From 6d3a9ab74bf8f3f1e3fd6dffd6aea334d8336392 Mon Sep 17 00:00:00 2001
From: xuepeng <xuepeng4@huawei.com>
Date: Mon, 20 Feb 2023 20:55:26 +0800
Subject: [PATCH] =?UTF-8?q?=E6=B7=BB=E5=8A=A0npu=20stage=20scope=E7=9A=84?=
 =?UTF-8?q?=E4=BB=A3=E7=A0=81=E6=B3=A8=E9=87=8A?=
MIME-Version: 1.0
Content-Type: text/plain; charset=UTF-8
Content-Transfer-Encoding: 8bit

---
 .../npu_bridge/estimator/npu/npu_scope.py     | 31 +++++++++++++++++++
 1 file changed, 31 insertions(+)

diff --git a/tf_adapter/python/npu_bridge/estimator/npu/npu_scope.py b/tf_adapter/python/npu_bridge/estimator/npu/npu_scope.py
index 206a80f34..d9ec87927 100644
--- a/tf_adapter/python/npu_bridge/estimator/npu/npu_scope.py
+++ b/tf_adapter/python/npu_bridge/estimator/npu/npu_scope.py
@@ -63,6 +63,37 @@ def keep_dtype_scope():
         yield
 
 
+# npu_stage_scope provides a graph-building space, and all nodes under this space form a 'Stage'.
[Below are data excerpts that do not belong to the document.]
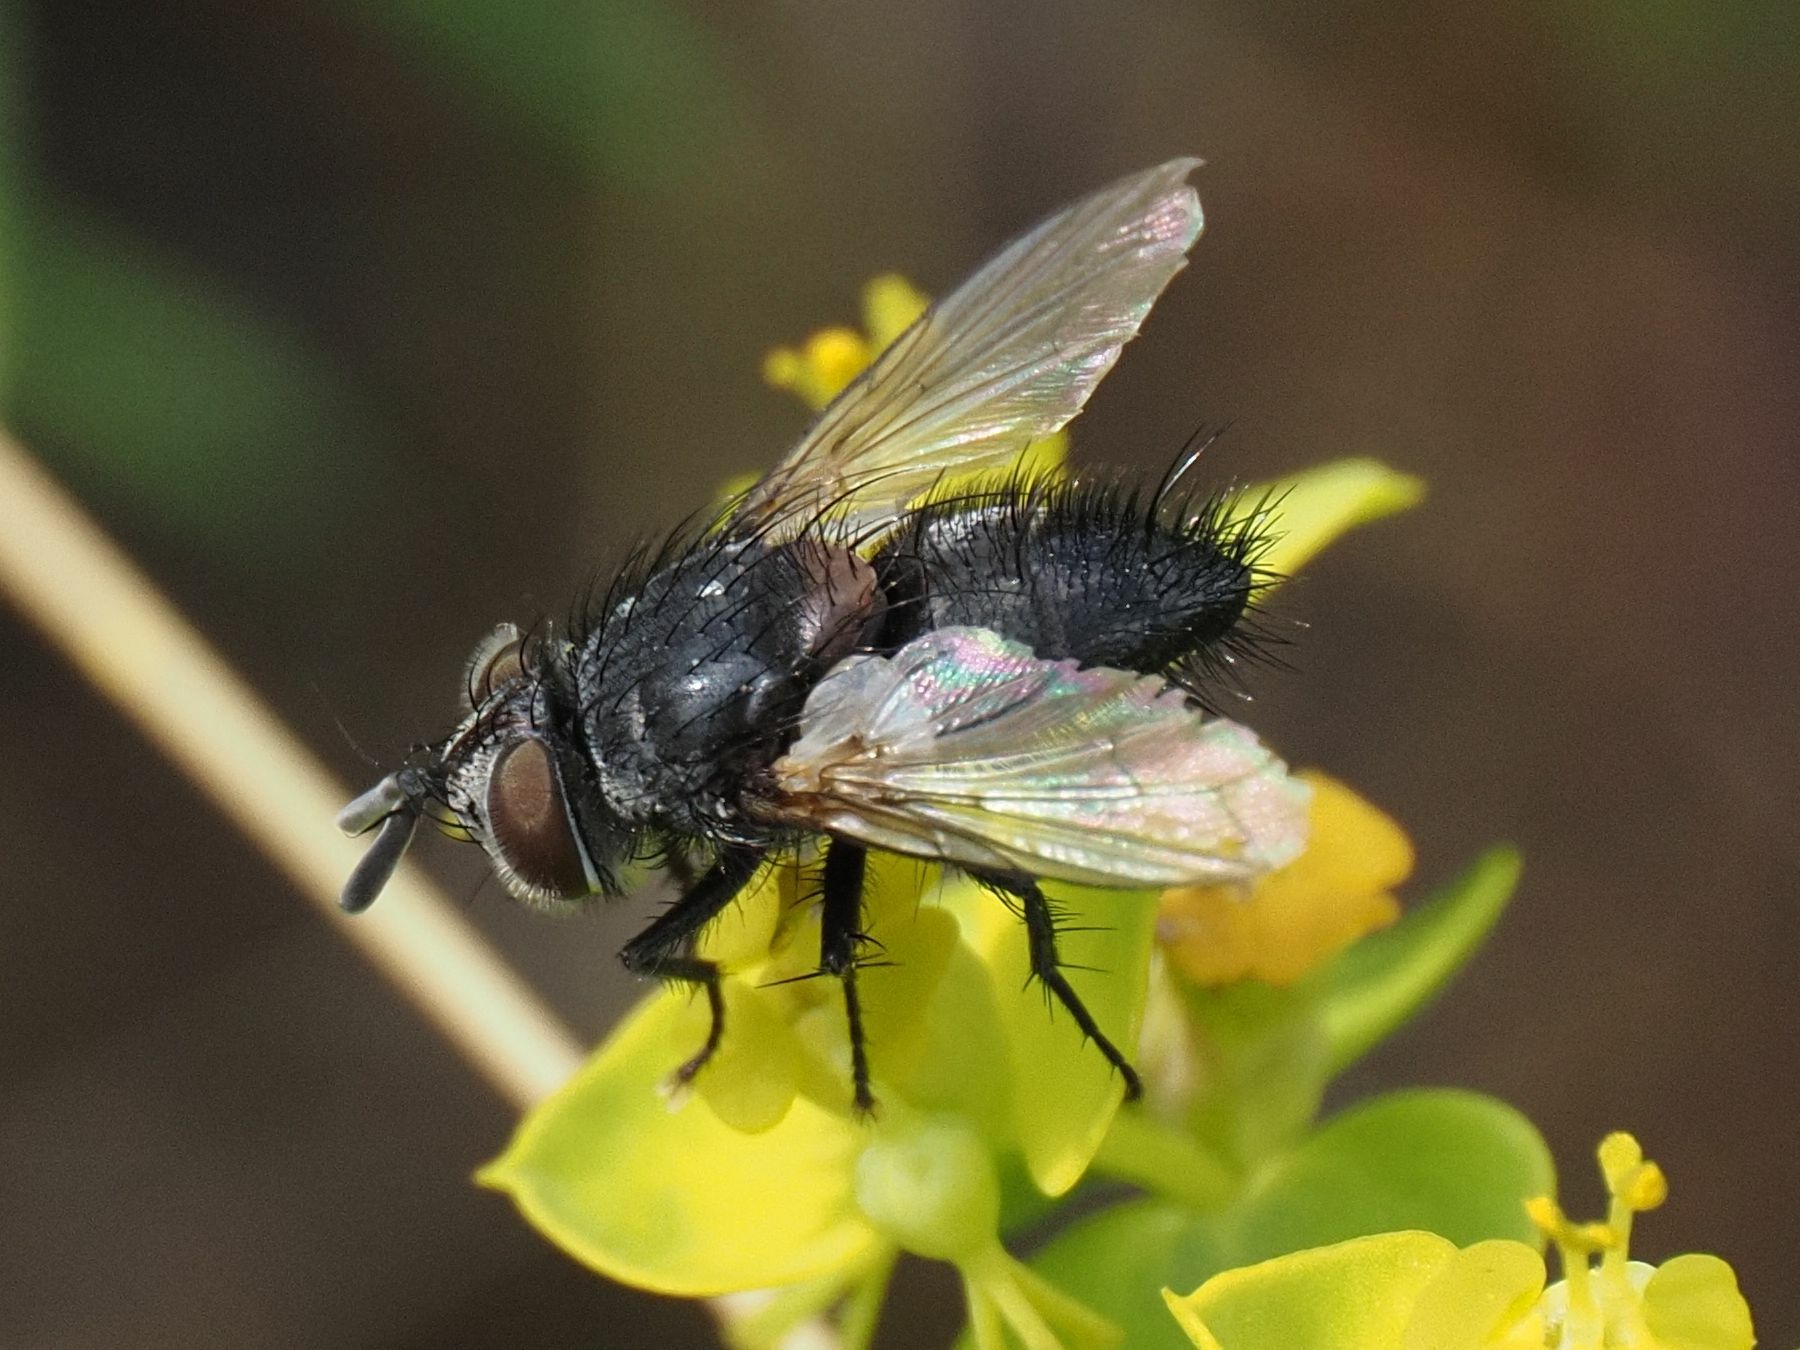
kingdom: Animalia
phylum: Arthropoda
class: Insecta
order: Diptera
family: Tachinidae
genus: Aplomya
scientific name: Aplomya confinis
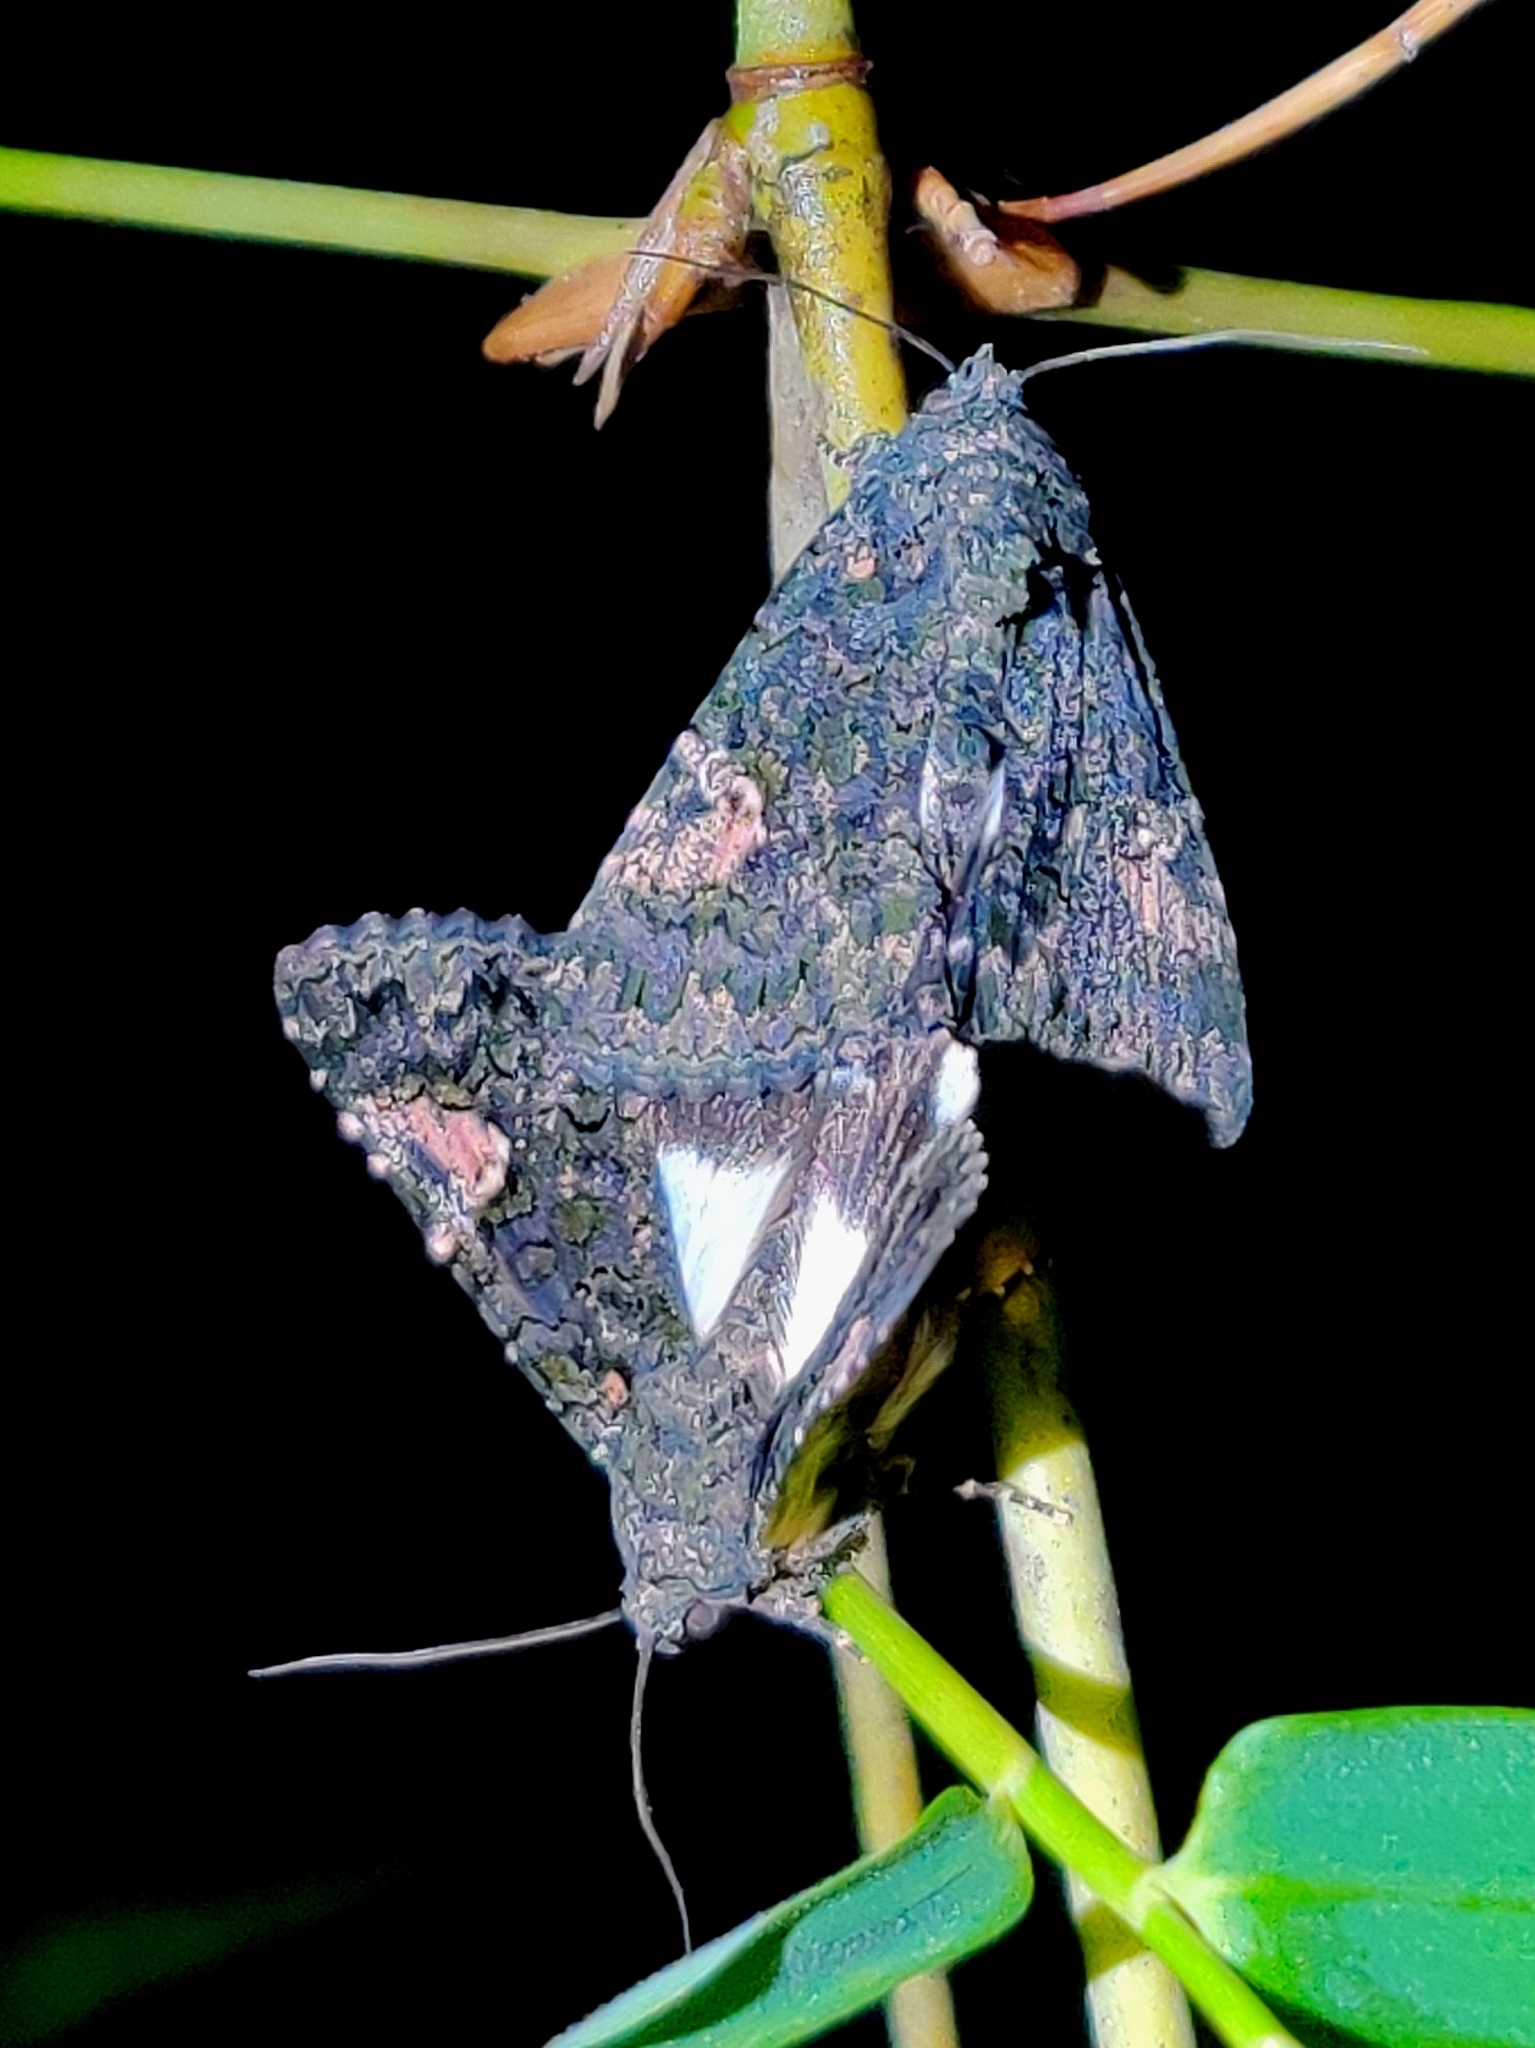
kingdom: Animalia
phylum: Arthropoda
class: Insecta
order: Lepidoptera
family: Noctuidae
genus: Aedia
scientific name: Aedia leucomelas
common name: Sorcerer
+# And then the graph will be divided into different execution units according to different 'Stage'
+# Stage's sequential execution is equivalent to graph execution，
+# When the graph is executed multiple times, there is a possibility of parallelism between stages of different Steps，
+# * input:
+#       stage: stage id of current scope, all nodes under this scope will have attr '_stage_level' with value 'stage'
+# * Usage example：
+# We want to perform a unique calculation on the input data first, and then sum， just like
+# def my_model(x):
+#     ux, _ = tf.unique(x)
+#     sum = tf.reduce_sum(ux)
+# The executed prof data is as follows：
+# ┌─────────────────┐ ┌─────────────────────────┐
+# │  Unique @AICPU  │ │    ReduceSum @AICORE    │
+# └─────────────────┘ └─────────────────────────┘
+# We can optimize it at execution time through npu stage scope，and with 'iterations_per_loop' = '2'
+# def my_model(x):
+#     with npu_stage_scope(0):
+#        ux, _ = tf.unique(x)
+#     sum = tf.reduce_sum(ux)
+# Then the executed prof data is as follows：
+# ┌─────────────────┐ ┌─────────────────────────┐
+# │  Unique @AICPU  │ │    ReduceSum @AICORE    │
+# └─────────────────┘ └─────────────────────────┘
+#                    ┌─────────────────┐         ┌─────────────────────────┐
+#                    │  Unique @AICPU  │         │    ReduceSum @AICORE    │
+#                    └─────────────────┘         └─────────────────────────┘
+# * Constraints：
+# 1- The 'iterations_per_loop' config must be configured to be greater than 1 during pipeline execution
+# 2- Performance gains are possible only when different computing resources are used between different stages
+# 3- Communication under the same communication domain is not allowed between different Stages
 @contextlib.contextmanager
 def npu_stage_scope(stage):
     """
-- 
Gitee